Petitioner earnestly contends that this is a case of first impression, because the receivables allocated to him, while they derived from services already performed and completed, arose out of continuing contracts which had to be finally concluded before the amounts contracted for could be collected; and that the agreement of dissolution required his ex-partner, and not petitioner, to complete the contracts and absolved petitioner from further participation. It may be remarked parenthetically that the evidence is by no means convincing to that effect and, for all that appears, at least some of the collections were from contracts already wound up when the firm dissolved. We have been unable to make any specific finding in that respect one way or the other.

But be that as it may, the question propounded by petitioner does not arise on this record for the reasons already given. As to what would be the result if petitioner’s ex-partner had paid him a specified amount in advance for the privilege of completing the contracts and collecting the entire compensation at their conclusion we need intimate no opinion. But see Berry v. United States, (W. D., Tenn., July 21, 1958) - F. Supp. -. That this did not occur has already been pointed out. The agreement of dissolution was in the simplest possible form, and while an amount had to be estimated for the portion of the total receipts attributable to past services,3 petitioner’s share of that amount was in substance and in fact not paid him at all by his ex-partner, who was merely a collecting agent, but by the client for whom he and his ex-partner had both performed the services for which payment was being made;4 and petitioner, as he would in a continuing partnership, received for those services only the partnership share to which the original transaction would have entitled him. Presumably if the ex-partner had collected nothing for the previously completed services, he would have owed nothing to petitioner and the latter would have received nothing in spite of his agreement to let his ex-partner continue the business. The latter thus passed without consideration.

It is hence entirely appropriate to say here, as it was in the words of Judge Kalodner in Tunnell v. United States, supra, that:

In the instant case, at the time taxpayer sold his partnership interest, fees had been earned. Although these were not then collected, taxpayer’s right as to them was complete, and the collection of the fees would have resulted in ordinary income.

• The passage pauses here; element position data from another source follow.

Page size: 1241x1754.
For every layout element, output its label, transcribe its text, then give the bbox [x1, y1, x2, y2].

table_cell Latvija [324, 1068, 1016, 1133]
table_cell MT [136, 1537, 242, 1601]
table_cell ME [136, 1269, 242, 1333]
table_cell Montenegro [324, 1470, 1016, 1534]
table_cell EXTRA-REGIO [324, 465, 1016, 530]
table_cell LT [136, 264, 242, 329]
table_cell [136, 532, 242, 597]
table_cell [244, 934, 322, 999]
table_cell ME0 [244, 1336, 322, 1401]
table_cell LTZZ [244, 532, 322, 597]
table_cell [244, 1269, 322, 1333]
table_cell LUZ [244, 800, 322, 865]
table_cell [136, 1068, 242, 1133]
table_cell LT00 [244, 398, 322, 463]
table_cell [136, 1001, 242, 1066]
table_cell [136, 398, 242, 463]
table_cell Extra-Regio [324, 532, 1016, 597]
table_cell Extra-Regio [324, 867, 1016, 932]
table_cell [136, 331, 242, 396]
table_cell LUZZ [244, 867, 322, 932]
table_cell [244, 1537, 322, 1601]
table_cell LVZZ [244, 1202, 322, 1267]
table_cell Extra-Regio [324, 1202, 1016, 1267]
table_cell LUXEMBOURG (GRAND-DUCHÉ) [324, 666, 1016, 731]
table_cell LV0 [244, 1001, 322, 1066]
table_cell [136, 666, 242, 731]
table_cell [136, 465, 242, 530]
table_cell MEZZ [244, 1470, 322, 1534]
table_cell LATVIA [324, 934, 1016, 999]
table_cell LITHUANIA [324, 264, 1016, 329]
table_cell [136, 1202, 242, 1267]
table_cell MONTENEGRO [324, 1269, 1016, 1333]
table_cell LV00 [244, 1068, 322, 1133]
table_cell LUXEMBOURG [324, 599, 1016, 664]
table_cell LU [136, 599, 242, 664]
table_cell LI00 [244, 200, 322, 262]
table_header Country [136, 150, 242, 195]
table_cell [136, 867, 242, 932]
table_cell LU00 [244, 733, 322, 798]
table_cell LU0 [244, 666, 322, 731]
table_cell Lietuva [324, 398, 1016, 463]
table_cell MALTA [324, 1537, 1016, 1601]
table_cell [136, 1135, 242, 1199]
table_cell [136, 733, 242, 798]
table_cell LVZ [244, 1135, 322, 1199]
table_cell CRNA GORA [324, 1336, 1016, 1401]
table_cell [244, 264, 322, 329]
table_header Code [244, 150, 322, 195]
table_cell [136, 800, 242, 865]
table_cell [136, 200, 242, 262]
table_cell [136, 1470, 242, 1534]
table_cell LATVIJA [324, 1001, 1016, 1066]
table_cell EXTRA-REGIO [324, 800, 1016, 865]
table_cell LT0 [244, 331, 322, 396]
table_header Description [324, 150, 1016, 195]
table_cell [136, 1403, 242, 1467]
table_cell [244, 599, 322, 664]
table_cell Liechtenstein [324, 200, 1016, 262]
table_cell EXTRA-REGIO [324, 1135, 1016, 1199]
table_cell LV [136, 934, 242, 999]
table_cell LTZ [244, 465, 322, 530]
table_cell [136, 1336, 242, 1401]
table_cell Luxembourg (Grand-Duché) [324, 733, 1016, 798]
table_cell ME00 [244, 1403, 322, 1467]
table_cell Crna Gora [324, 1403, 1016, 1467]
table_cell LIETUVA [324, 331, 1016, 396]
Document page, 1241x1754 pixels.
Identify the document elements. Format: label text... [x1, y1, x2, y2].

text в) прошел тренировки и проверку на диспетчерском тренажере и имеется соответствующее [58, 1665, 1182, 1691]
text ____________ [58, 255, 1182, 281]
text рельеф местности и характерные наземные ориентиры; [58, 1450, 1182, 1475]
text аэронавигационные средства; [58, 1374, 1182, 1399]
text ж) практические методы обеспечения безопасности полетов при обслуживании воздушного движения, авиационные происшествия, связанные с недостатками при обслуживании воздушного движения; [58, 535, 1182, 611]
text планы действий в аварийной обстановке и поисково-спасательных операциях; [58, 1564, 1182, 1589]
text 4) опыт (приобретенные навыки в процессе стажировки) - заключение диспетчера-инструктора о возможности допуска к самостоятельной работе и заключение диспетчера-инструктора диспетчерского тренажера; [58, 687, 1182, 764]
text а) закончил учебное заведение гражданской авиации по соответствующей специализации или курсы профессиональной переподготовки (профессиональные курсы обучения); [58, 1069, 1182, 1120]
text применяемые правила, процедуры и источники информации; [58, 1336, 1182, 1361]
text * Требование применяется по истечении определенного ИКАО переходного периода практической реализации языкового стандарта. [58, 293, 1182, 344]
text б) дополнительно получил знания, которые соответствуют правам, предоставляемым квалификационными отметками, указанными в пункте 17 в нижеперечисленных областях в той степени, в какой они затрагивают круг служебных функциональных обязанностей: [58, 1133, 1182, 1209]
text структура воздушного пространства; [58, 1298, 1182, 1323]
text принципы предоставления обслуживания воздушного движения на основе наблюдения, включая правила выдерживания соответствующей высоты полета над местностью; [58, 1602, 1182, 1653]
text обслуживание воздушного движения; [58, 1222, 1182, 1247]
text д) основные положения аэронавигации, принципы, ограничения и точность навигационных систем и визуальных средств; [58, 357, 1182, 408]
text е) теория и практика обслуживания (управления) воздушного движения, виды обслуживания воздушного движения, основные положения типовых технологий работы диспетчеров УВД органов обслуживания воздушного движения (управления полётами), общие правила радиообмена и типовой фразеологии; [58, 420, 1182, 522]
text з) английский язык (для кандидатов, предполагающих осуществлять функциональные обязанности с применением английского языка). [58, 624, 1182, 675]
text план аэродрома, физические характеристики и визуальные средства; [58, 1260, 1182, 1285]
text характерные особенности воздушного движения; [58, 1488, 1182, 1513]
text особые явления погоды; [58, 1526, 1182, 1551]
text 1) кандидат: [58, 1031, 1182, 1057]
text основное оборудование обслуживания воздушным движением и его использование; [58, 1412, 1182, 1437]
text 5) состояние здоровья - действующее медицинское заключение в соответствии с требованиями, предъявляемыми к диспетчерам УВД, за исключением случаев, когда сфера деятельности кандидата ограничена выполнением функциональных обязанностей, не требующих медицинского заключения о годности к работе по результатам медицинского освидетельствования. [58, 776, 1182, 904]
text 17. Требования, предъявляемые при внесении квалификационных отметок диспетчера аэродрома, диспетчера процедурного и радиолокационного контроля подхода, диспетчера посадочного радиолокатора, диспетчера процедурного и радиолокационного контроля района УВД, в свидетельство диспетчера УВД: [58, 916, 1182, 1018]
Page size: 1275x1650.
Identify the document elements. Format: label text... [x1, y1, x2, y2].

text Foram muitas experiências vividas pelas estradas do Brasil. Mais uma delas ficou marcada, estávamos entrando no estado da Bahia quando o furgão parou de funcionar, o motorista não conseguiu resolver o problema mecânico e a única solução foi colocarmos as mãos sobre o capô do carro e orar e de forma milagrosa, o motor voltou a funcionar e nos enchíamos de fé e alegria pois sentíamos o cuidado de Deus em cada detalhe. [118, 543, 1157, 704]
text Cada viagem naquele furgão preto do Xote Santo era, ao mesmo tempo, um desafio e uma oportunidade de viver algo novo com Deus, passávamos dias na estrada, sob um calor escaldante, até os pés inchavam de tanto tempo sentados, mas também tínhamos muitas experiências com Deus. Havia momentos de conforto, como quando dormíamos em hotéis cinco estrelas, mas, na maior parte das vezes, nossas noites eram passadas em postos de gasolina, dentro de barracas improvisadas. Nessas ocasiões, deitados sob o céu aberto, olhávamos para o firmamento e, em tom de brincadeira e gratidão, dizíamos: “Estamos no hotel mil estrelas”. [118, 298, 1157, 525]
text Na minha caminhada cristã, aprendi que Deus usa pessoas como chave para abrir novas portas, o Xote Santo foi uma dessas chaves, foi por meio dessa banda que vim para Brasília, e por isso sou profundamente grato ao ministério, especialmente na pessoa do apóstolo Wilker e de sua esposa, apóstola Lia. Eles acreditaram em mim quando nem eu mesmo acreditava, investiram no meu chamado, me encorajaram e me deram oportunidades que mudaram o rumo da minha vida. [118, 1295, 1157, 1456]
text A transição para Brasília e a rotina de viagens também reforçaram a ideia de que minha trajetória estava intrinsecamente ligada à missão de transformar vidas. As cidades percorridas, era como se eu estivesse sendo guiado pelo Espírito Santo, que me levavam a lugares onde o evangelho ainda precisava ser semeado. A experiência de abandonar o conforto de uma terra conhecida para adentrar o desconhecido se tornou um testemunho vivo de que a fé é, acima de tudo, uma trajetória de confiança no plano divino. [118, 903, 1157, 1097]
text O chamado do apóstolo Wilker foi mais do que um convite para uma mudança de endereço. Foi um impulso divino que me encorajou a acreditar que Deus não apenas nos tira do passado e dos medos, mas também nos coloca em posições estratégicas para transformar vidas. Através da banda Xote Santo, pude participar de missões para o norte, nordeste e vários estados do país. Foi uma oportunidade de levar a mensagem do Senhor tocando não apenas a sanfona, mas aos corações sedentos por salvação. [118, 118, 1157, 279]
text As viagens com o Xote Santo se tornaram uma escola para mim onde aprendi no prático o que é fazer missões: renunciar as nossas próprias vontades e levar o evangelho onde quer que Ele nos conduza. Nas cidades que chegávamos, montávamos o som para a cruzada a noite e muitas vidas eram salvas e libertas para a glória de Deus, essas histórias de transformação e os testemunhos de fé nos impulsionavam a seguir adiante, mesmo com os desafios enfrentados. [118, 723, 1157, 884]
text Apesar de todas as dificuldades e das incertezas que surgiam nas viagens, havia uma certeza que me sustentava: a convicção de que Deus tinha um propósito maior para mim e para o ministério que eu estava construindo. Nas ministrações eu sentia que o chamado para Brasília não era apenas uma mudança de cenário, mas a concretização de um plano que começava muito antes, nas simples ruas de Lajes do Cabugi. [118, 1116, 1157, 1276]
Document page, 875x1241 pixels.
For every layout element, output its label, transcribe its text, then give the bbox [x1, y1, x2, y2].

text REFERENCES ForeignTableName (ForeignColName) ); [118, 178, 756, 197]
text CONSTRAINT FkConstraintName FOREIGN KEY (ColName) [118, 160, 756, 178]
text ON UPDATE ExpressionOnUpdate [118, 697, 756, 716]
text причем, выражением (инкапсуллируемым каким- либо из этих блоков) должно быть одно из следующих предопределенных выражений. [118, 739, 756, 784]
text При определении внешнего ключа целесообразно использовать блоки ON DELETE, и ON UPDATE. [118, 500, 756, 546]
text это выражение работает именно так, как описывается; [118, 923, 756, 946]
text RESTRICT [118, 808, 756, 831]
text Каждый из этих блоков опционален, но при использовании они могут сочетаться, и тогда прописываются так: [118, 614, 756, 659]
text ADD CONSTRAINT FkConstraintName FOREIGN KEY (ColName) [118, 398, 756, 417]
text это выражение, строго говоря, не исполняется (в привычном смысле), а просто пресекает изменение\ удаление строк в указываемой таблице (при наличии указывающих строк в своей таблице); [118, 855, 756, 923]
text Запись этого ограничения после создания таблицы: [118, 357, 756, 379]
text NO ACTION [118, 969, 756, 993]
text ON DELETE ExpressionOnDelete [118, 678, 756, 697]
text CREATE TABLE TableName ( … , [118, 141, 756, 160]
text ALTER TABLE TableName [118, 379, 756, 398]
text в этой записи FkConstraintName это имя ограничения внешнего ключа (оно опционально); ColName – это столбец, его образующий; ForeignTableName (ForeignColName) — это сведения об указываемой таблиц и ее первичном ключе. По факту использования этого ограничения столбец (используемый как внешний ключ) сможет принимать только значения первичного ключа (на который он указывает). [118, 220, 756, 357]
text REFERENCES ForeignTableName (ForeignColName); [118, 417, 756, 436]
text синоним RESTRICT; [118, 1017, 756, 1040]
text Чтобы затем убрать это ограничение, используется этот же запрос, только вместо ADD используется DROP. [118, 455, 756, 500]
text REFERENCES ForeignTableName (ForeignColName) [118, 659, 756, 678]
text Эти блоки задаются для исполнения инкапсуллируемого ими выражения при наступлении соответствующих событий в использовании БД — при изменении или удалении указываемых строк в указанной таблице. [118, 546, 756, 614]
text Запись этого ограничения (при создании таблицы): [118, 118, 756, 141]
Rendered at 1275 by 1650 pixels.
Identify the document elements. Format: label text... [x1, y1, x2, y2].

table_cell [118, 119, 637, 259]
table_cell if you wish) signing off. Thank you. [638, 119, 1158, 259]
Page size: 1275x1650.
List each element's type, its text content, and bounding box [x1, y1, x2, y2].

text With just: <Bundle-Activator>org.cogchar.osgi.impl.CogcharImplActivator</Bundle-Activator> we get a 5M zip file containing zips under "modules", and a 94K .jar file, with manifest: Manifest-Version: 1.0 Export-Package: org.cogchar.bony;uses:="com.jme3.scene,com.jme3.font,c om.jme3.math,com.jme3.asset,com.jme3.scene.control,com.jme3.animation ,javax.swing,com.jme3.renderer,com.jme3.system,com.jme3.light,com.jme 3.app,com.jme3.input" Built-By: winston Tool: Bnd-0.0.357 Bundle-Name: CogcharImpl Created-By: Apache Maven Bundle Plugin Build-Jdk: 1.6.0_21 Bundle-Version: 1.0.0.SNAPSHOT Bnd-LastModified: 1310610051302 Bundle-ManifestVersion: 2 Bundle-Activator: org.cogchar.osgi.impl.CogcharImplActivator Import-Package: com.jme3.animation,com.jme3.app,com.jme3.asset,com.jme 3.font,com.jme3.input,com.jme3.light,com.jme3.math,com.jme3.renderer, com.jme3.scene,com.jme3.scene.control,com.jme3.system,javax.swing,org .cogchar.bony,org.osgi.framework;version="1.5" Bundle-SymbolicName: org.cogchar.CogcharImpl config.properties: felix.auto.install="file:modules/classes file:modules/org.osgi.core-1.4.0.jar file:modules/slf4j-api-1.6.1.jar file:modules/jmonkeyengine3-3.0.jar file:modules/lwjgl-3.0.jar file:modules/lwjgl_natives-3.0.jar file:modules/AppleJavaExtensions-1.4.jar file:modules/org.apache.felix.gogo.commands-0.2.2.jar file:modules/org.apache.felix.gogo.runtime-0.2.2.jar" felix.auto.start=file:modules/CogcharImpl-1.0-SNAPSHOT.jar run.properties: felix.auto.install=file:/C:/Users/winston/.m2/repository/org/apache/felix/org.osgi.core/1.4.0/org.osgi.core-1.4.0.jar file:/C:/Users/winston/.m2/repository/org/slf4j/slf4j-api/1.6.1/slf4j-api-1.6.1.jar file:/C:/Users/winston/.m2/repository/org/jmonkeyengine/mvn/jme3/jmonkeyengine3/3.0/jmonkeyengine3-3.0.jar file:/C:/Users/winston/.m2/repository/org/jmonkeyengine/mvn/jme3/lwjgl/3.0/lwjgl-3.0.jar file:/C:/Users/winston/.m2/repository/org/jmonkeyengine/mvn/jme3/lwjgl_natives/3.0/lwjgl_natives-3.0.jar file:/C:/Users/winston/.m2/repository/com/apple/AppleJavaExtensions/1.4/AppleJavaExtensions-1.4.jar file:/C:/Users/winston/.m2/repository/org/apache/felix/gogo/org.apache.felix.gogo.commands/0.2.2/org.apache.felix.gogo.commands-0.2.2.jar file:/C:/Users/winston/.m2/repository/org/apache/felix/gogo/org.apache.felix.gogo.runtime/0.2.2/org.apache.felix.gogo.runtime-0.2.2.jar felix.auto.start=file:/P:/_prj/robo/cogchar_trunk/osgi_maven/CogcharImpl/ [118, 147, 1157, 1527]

For the reasons stated, we find no error in respondent’s determination.

Decision will he entered for the respondent.

This characterization follows not so much from the testimony of the ex-partner that there was no sale as from the inescapable operation of the transaction itself.

Certain agreements were made as to the tangible assets, such as furniture and equipment, but that phase is not in dispute.

To put It another way, it was agreed that the fees for any wort performed after the dissolution date would belong entirely to the ex-partner. “I acquired the remaining work in those contracts and carried then) on to completion and that is what was meant by that statement.” (Lodal’s testimony ; emphasis added.)

It is hence inapposite even to attempt to invoke here the doctrine of such cases as Helvering v. Horst, 311 U. S. 112, 116, that: “the rule that income is not taxable until realized has never been taken to mean that the taxpayer, even on the cash receipts basis, who has fully enjoyed the benefit of the economic gain represented by his right to receive Income, can escape taxation because he has not himself received payment of it from his obligor.” (Emphasis added.)